● Extract to read
[Start of Attachment]

Anthropologists and historians have long associated South Asia with multilingualism. Public spaces in this region are marked by street and traffic signs, advertisements, and other types of messages in different systems of code and script. Social media and the virtual forums that they enable have inspired new representational practices and discursive possibilities that are in dialogue with older ways of ordering difference. The articles in this special issue of Signs and Society analyze the political economy of language and script in relation to the affordances of newer and older media technologies in contemporary India, Sri Lanka, Nepal, Bangladesh, and South Asian diasporas in Europe and North America. The six articles investigate implicit and explicit contestations over codes, scripts, and sign language systems across different settings, situations, and levels of practice, from institutional processes to everyday interactions. We demonstrate the centrality of visual semiotic systems in processes of social, economic, and political change in this dynamic, postcolonial region.

[End of Attachment]

List every country the passage on language and script in South Asia names as a setting examined by the special issue.

● Given data
[Start of Attachment]

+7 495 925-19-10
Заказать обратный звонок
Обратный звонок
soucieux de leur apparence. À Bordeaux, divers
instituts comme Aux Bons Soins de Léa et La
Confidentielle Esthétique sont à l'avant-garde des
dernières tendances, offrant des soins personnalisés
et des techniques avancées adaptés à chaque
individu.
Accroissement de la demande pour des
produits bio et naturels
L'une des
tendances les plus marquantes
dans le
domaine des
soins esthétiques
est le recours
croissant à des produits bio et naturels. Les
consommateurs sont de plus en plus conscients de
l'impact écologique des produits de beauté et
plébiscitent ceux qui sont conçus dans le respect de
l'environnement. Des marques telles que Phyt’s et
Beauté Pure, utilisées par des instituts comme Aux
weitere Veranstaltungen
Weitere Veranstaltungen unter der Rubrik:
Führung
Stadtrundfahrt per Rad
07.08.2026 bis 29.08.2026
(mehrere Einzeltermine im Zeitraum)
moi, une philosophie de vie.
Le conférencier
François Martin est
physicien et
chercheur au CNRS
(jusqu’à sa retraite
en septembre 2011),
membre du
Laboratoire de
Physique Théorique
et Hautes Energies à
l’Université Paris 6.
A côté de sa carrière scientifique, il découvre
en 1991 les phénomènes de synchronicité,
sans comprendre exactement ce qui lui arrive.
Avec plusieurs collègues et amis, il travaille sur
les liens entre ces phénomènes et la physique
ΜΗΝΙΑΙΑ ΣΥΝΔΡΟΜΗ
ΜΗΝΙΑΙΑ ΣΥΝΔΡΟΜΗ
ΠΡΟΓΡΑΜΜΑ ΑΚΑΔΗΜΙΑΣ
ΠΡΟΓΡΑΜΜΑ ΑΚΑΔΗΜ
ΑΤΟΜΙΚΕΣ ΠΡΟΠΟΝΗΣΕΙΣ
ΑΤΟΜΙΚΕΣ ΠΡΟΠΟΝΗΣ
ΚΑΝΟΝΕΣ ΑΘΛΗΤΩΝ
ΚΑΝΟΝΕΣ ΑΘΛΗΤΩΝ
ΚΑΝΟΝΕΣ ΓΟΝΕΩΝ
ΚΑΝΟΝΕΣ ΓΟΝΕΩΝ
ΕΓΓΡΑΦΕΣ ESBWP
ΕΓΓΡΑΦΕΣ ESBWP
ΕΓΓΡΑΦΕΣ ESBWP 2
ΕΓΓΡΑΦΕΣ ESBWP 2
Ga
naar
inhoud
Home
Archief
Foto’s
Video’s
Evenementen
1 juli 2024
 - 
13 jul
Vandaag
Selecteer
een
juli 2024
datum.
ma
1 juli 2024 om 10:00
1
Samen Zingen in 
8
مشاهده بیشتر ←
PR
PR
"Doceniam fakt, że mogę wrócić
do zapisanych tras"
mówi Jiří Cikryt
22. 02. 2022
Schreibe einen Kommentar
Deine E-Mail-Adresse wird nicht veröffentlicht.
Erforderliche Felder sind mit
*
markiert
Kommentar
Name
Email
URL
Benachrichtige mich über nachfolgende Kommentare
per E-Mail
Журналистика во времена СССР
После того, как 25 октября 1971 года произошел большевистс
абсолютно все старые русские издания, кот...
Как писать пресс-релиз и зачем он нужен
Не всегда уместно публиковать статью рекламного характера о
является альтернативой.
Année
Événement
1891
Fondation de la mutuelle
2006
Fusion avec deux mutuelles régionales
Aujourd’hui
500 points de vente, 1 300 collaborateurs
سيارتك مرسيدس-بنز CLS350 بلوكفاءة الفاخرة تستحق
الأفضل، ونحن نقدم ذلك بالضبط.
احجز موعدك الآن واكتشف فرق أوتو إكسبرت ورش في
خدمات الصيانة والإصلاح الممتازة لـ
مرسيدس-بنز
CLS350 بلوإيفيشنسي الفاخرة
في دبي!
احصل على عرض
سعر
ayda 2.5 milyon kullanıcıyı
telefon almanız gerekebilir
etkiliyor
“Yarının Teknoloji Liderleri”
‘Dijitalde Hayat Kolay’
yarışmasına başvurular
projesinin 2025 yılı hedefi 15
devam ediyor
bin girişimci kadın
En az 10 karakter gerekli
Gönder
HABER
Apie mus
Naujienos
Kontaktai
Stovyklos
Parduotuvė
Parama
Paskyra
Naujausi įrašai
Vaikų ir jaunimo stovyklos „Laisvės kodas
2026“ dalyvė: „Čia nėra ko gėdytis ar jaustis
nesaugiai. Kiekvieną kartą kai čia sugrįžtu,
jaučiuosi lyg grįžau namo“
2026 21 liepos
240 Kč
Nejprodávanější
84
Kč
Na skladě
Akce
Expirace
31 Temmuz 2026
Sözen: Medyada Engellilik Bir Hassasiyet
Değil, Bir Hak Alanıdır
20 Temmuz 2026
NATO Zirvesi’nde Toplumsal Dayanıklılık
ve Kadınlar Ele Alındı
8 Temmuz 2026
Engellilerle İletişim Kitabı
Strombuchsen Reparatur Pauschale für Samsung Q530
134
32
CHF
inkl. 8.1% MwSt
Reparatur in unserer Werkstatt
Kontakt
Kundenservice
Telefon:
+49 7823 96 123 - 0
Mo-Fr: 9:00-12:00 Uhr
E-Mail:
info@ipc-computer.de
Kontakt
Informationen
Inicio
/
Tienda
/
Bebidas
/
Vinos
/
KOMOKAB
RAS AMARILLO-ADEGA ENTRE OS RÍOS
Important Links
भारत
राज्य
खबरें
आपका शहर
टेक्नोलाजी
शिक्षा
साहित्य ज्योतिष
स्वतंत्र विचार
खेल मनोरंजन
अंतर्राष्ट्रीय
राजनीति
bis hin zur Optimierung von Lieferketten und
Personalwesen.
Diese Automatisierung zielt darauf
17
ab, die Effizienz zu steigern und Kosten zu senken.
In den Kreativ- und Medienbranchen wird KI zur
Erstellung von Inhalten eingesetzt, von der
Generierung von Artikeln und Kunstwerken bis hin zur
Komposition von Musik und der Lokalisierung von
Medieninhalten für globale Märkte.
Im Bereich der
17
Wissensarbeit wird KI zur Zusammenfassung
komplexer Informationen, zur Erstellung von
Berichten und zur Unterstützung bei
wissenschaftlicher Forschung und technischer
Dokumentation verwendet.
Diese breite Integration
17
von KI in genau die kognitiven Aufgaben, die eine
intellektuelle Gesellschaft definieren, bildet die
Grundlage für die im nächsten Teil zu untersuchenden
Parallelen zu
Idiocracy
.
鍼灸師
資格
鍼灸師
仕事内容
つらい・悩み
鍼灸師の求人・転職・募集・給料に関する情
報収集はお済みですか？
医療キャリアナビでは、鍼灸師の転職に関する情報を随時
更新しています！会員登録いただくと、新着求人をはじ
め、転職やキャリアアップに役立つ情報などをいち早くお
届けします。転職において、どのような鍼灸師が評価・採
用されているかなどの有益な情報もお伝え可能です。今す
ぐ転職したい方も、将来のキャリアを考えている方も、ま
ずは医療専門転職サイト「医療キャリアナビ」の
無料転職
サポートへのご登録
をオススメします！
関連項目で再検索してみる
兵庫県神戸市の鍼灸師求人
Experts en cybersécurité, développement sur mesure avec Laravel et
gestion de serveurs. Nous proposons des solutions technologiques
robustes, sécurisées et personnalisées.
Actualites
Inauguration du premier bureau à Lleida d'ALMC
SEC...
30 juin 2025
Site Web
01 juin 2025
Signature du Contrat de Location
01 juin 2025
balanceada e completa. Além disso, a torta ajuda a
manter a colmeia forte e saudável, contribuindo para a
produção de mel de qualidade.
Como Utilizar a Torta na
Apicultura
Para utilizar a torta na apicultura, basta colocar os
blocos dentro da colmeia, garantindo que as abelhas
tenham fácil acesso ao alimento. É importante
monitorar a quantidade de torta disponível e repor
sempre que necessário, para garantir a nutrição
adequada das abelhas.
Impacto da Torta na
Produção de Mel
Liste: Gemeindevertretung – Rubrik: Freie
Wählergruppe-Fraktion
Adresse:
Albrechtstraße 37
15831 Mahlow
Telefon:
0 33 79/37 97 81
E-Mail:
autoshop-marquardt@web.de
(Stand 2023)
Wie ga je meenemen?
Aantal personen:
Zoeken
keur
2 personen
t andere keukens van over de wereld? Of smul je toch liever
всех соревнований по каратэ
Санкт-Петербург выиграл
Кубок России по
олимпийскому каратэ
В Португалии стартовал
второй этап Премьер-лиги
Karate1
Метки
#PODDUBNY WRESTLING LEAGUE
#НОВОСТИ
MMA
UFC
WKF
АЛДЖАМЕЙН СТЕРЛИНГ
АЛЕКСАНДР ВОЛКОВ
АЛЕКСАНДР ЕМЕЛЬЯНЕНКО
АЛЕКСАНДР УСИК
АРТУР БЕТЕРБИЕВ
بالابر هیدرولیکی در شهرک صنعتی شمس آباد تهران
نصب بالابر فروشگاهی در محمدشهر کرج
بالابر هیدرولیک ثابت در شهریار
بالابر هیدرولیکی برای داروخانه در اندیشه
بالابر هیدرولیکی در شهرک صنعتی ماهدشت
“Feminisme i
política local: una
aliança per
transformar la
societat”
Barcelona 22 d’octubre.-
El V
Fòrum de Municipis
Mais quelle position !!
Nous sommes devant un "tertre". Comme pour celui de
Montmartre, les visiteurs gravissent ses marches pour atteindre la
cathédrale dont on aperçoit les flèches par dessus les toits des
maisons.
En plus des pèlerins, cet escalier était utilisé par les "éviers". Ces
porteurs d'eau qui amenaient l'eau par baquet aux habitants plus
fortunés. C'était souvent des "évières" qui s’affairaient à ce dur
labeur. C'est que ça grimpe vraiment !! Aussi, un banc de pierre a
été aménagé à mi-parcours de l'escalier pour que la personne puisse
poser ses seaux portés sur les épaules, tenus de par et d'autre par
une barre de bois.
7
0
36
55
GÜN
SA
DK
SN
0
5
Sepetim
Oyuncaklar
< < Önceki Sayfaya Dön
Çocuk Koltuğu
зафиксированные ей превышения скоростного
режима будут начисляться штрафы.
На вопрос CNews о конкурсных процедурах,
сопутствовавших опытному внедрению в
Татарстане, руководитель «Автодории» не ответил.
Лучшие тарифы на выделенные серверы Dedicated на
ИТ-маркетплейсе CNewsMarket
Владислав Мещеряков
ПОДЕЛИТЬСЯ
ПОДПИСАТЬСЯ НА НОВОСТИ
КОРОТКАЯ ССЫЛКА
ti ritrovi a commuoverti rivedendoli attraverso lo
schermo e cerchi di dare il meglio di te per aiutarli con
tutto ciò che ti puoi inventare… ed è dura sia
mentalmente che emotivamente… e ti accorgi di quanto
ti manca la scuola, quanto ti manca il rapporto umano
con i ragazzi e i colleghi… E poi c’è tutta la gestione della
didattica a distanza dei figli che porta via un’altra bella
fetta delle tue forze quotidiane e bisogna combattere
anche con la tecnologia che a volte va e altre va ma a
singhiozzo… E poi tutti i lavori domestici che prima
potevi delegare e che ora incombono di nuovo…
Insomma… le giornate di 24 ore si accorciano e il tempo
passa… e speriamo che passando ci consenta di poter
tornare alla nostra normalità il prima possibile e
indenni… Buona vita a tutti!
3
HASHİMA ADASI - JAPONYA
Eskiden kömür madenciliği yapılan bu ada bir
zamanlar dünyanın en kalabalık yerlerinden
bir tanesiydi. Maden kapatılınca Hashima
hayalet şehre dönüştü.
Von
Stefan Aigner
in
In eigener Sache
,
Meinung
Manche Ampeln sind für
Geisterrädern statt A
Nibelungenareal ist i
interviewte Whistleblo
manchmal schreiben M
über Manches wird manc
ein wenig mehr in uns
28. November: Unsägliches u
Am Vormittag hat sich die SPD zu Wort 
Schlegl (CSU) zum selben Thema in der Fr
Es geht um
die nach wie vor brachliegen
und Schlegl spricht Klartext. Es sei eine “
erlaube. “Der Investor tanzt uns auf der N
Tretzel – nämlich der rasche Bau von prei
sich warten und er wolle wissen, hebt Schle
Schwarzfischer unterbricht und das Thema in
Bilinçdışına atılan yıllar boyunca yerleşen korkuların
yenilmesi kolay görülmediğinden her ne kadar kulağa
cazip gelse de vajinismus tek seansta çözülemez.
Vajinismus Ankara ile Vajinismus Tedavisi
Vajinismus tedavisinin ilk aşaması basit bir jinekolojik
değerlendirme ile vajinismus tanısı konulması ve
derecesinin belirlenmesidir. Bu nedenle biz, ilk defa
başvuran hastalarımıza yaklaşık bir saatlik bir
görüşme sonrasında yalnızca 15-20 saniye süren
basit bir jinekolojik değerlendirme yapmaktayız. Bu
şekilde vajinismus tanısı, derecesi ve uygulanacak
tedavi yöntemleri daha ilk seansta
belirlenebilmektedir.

[End of Attachment]

● Result
India, Sri Lanka, Nepal, Bangladesh